HONG KONG: Asian markets mostly sank Thursday with energy firms swiped by a dive in oil prices, while traders were also spooked by a report that President Donald Trump was being investigated for possible obstruction of justice.
Crude tanked three percent on data Wednesday showing a smaller-than-forecast drop in US stockpiles and an International Energy Agency warning that global output will increase faster than demand next year as US production ramps up.
The news followed the OPEC cartel’s warning that higher US output was hurting its drive to address a long-running supply glut, which has hammered the oil market. Both main contracts barely moved in Asian trade.
“Energy stocks will have a tough day at the office, with oil getting smashed 3.5 percent on higher gasoline inventory and we see US crude trading into the May lows now,” Chris Weston, Australia-based chief market strategist at IG Markets, said.
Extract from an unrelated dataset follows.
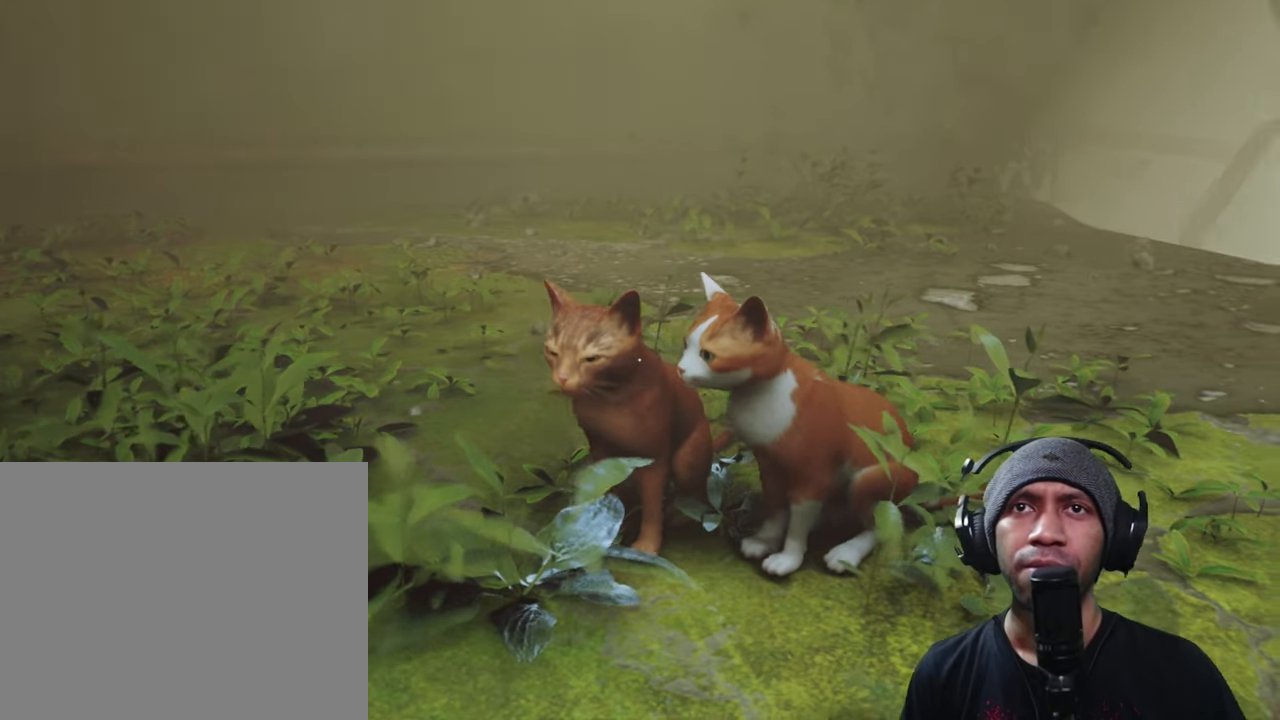
{"buttons": ["R2"], "left_stick": "center", "right_stick": "center", "button_events": []}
Hong Kong-listed CNOOC sank 1.6 percent and PetroChina was 1.2 percent off while in Sydney Woodside Petroleum shed 1.7 percent and Rio Tinto was down 3.7 percent. Inpex lost 0.8 percent in Tokyo.
The losses hurt broader stock markets, with Tokyo down 0.3 percent, Sydney losing 1.2 percent, Seoul off 0.5 percent and Singapore slipping 0.5 percent.
But Shanghai closed 0.1 percent up.
Hong Kong retreated 0.9 percent in the afternoon, with property firms also suffering hefty selling after the Federal Reserve lifted interest rates and signalled further tightening measures in the future. The city’s de facto central bank followed the Fed’s rate hike on Thursday, owing to a monetary policy link to the US.
Markets were given a jolt by a Washington Post story saying top intelligence officials would be questioned over allegations Trump tried to get the FBI to back away from a probe into former national security adviser Michael Flynn.
The news comes as special prosecutor Robert Mueller looks into allegations of collusion between Trump’s campaign and Russia to sway the outcome of last year’s presidential election.
The report added to concerns the tycoon’s planned big-spending, tax-cutting, deregulating agenda — which helped fuel a months-long global rally from November — could founder.
Traders were sent scurrying last month when sacked FBI chief James Comey also said Trump had urged him to lay off Flynn. The White House has denied all the claims.
The crisis engulfing the president, and the uncertainty that has brought, has kept investors on edge for months.
The dollar struggled even after the Fed rate hike and its more hawkish outlook for monetary policy, while also unveiling plans to suck cash out of the financial system by scaling back the bonds on its balance sheet.
The US central bank said it expected to lift borrowing costs for a third time this year, brushing aside weaker inflation and consumption data in recent weeks.
Greg McKenna, chief market strategist at AxiTrader, said: “The Fed was unequivocally hawkish. As a result, the Fed signalled that it is not to be swayed from the path of raising rates and reducing the size of its balance sheet.
“Another hike is expected in 2017 and possibly four more in 2018 — as well as the balance sheet shift.”
In early European trade London shed 0.2 percent, Paris slipped 0.3 percent and Frankfurt gave up 0.1 percent.